### ACTION ITEM A
In the forum post on defining real exponents, how is it established that exp(x) has an inverse function?
### ACTION ITEM B
Which statements in the forum post on defining real exponents carry the labels (a) through (d)?
### ACTION ITEM C
Rewrite the forum post on defining real exponents starting with "I don't understand" and going on through "clarify (a) to (d)", replacing "inverse function" with "inverse map".

How to construct the definition of $a^x,a\in\mathbb{R}^+,x\in\mathbb{R}$ with the exponential function? I have some Questions marked by $a,b,c,d$
I know that the exponential function $\displaystyle\exp(x):=\sum_{n=0}^{\infty}\frac{1}{n!}x^n$ is a strictly rising and continious function with $\exp:\mathbb{C}\rightarrow \mathbb{C}$, but for me only the constraint $\exp:\mathbb{R}\rightarrow\mathbb{R}$ is relevant.
Euler's number $e$ is defined as $\exp(1)$.
With the functional equation $(*)$ one can show that
 $$
\exp(nx)=(\exp(x))^n,n\in \mathbb{Z}
$$
(My) Proof by induction:
Inductionbase: $\exp(0)=1$, because for $n>0,\frac{1}{n!}x^n=0$
Induction step (1): $n\Rightarrow n+1$
$exp((n+1)x)=exp(nx + x)\stackrel{*}{\Rightarrow}exp(nx)exp(x)\stackrel{IH}{\Rightarrow}exp(x)^nexp(x)=exp(x)^{n+1}$ 
Induction step (2): $n\Rightarrow n-1$
$\exp(nx)=\exp(x)^n\iff \exp((n-1)+1)x)=\exp(x)^n= \exp((n-1)x+x)$
$\stackrel{*}{\Rightarrow}\exp(x)^n=\exp((n-1)x)\exp(x)\Rightarrow \exp(x)^{n-1}=\exp(n-1)x$ $\blacksquare$
From this we should conclude that $(exp(x))^{1/m}=exp(\frac{x}{m})$ (a) 
From (a) we should conclude that $exp(qx)=((exp(x))^q,q\in\mathbb{Q}$ (b)
How can I do that?
In the lecture note it says :

In particular $exp(q)=e^q$. Consistent with that we define $e^x:=exp(x)$ (c)

I don't understand the 'In particular' and the 'Consistent with that' in the Statement. It implies that (c) is a result of (a) and (b). Why is that so? And also Consistent with what exactly?
Applying theorems about continuity and $(*)$ we deduce that $exp(x)$ has an inverse function $ln(x)$, whit the functional equation:
$\ln(yy')=\ln y +\ln y',\forall y,y'>0$
The general exponentiation with the exponent $r\in\mathbb{R}$ can then be defined by:
$\mathbb{R}^{+}\rightarrow \mathbb{R},x\mapsto x^r:=e^{r\ln(x)}$ (d) 
Why is the domain only $\mathbb{R}^{+}$ and what if $r\ln(x)\in\mathbb{R}\backslash\mathbb{Q}$, i.e. why is $exp(a*b)=exp(a)^b\forall a,b\in\mathbb{R}$?
Thank you for reading I hope you can help me to clarify (a) to (d)
 A: Many questions in your post!

### PROVIDED MATERIAL
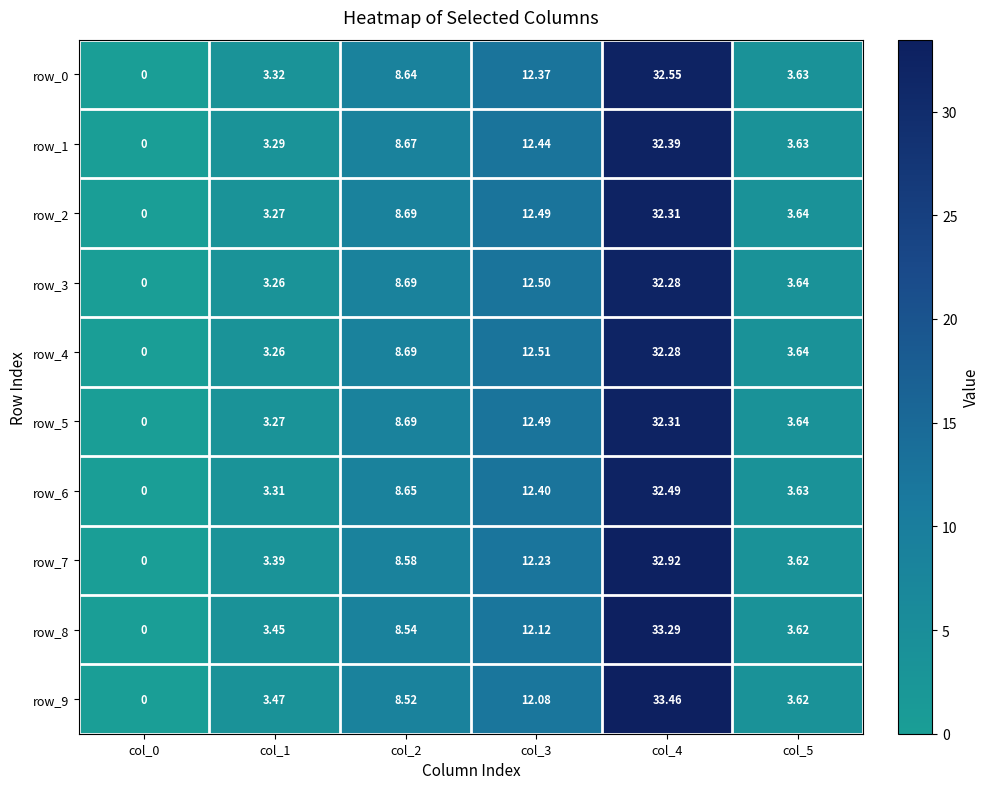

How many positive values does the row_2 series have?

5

### SOLUTION A
It follows from applying theorems about continuity together with the functional equation (*). The inverse function is ln(x). It satisfies ln(yy') = ln y + ln y' for all y, y' > 0.

### SOLUTION B
- (a): (exp(x))^{1/m} = exp(x/m)
- (b): exp(qx) = (exp(x))^q, for q ∈ ℚ
- (c): exp(q) = e^q, and consistent with that, e^x := exp(x) is defined
- (d): the general exponentiation ℝ⁺ → ℝ, x ↦ x^r := e^{r ln(x)}, for an exponent r ∈ ℝ

### SOLUTION C
I don't understand the 'In particular' and the 'Consistent with that' in the Statement. It implies that (c) is a result of (a) and (b). Why is that so? And also Consistent with what exactly?
Applying theorems about continuity and $(*)$ we deduce that $exp(x)$ has an inverse map $ln(x)$, whit the functional equation:
$\ln(yy')=\ln y +\ln y',\forall y,y'>0$
The general exponentiation with the exponent $r\in\mathbb{R}$ can then be defined by:
$\mathbb{R}^{+}\rightarrow \mathbb{R},x\mapsto x^r:=e^{r\ln(x)}$ (d) 
Why is the domain only $\mathbb{R}^{+}$ and what if $r\ln(x)\in\mathbb{R}\backslash\mathbb{Q}$, i.e. why is $exp(a*b)=exp(a)^b\forall a,b\in\mathbb{R}$?
Thank you for reading I hope you can help me to clarify (a) to (d)